## [Your objective]
All of the data is to be printed exactly, though the images must be left off.

## [Records shown]
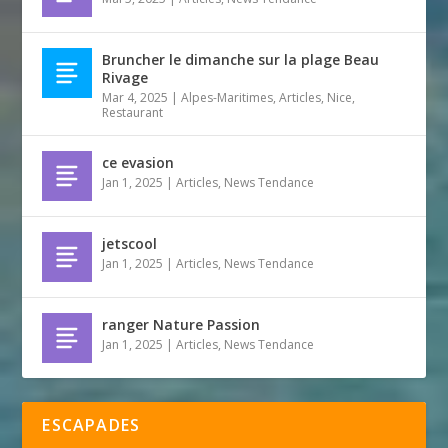
Bruncher le dimanche sur la plage Beau
Rivage
Mar 4, 2025
|
Alpes-Maritimes
,
Articles
,
Nice
,
Restaurant
ce evasion
Jan 1, 2025
|
Articles
,
News Tendance
jetscool
Jan 1, 2025
|
Articles
,
News Tendance
ranger Nature Passion
Jan 1, 2025
|
Articles
,
News Tendance
ESCAPADES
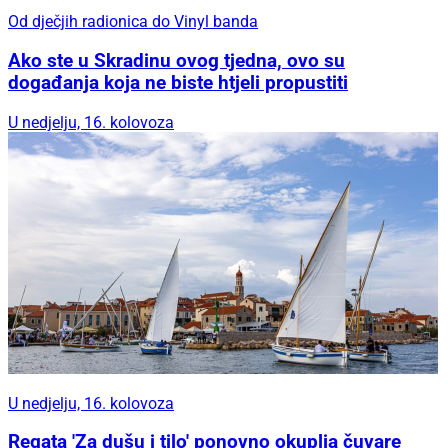
Od dječjih radionica do Vinyl banda
Ako ste u Skradinu ovog tjedna, ovo su
događanja koja ne biste htjeli propustiti
U nedjelju, 16. kolovoza
U nedjelju, 16. kolovoza
Regata 'Za dušu i tilo' ponovno okuplja čuvare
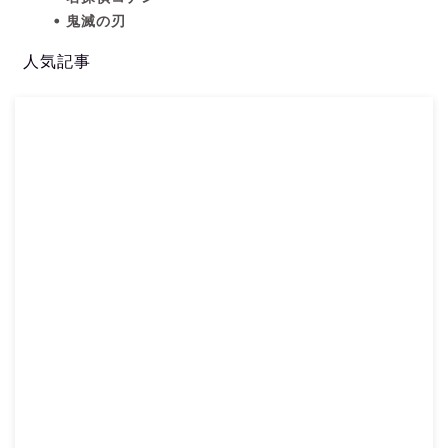
鬼滅の刃
人気記事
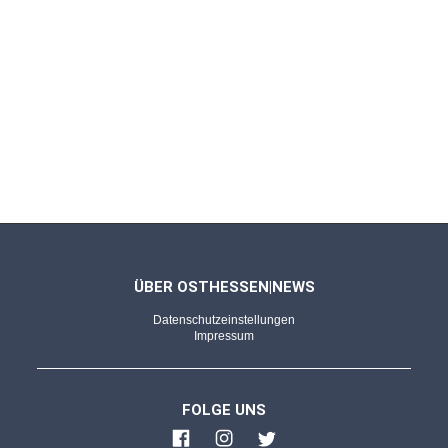
FULDA - 07.08.2025
Schlemmen, Schlendern, Genießen
Genussfestival begeistert mit traumhaftem
Sommerabend und feiner Küche
FULDA - 04.08.2025
"Wir freuen uns auf besseres Wetter"
Genussfestival in der Domstadt -
Organisatorin Lindner zieht erste Bilanz
ÜBER OSTHESSEN|NEWS
Datenschutzeinstellungen
FULDA - 02.08.2025
Impressum
Bilderserie (1) von Marvin Myketin
Angenehmes Schlemmen: Genussfestival mit
FOLGE UNS
"Sabho" und "Prime Time Trio"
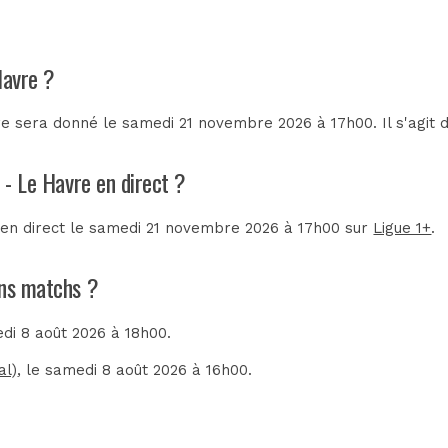
Havre ?
e sera donné le samedi 21 novembre 2026 à 17h00. Il s'agit 
 - Le Havre en direct ?
é en direct le samedi 21 novembre 2026 à 17h00 sur
Ligue 1+
.
ins matchs ?
edi 8 août 2026 à 18h00.
al)
, le samedi 8 août 2026 à 16h00.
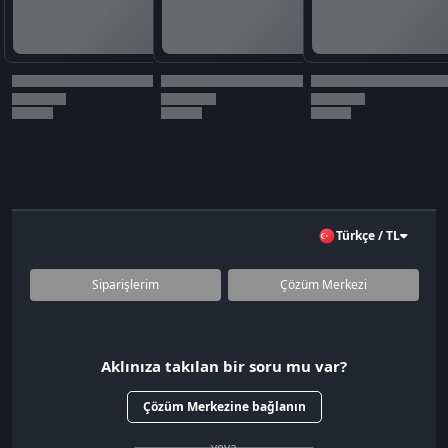
Türkçe / TL
Siparişlerim
Çözüm Merkezi
Aklınıza takılan bir soru mu var?
Çözüm Merkezine bağlanın
veya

## [Output for this exercise]
Bruncher le dimanche sur la plage Beau
Rivage
Mar 4, 2025
|
Alpes-Maritimes
,
Articles
,
Nice
,
Restaurant
ce evasion
Jan 1, 2025
|
Articles
,
News Tendance
jetscool
Jan 1, 2025
|
Articles
,
News Tendance
ranger Nature Passion
Jan 1, 2025
|
Articles
,
News Tendance
ESCAPADES
Od dječjih radionica do Vinyl banda
Ako ste u Skradinu ovog tjedna, ovo su
događanja koja ne biste htjeli propustiti
U nedjelju, 16. kolovoza
U nedjelju, 16. kolovoza
Regata 'Za dušu i tilo' ponovno okuplja čuvare
鬼滅の刃
人気記事
FULDA - 07.08.2025
Schlemmen, Schlendern, Genießen
Genussfestival begeistert mit traumhaftem
Sommerabend und feiner Küche
FULDA - 04.08.2025
"Wir freuen uns auf besseres Wetter"
Genussfestival in der Domstadt -
Organisatorin Lindner zieht erste Bilanz
ÜBER OSTHESSEN|NEWS
Datenschutzeinstellungen
FULDA - 02.08.2025
Impressum
Bilderserie (1) von Marvin Myketin
Angenehmes Schlemmen: Genussfestival mit
FOLGE UNS
"Sabho" und "Prime Time Trio"
Havre ?
e sera donné le samedi 21 novembre 2026 à 17h00. Il s'agit 
 - Le Havre en direct ?
é en direct le samedi 21 novembre 2026 à 17h00 sur
Ligue 1+
.
ins matchs ?
edi 8 août 2026 à 18h00.
al)
, le samedi 8 août 2026 à 16h00.
Türkçe / TL
Siparişlerim
Çözüm Merkezi
Aklınıza takılan bir soru mu var?
Çözüm Merkezine bağlanın
veya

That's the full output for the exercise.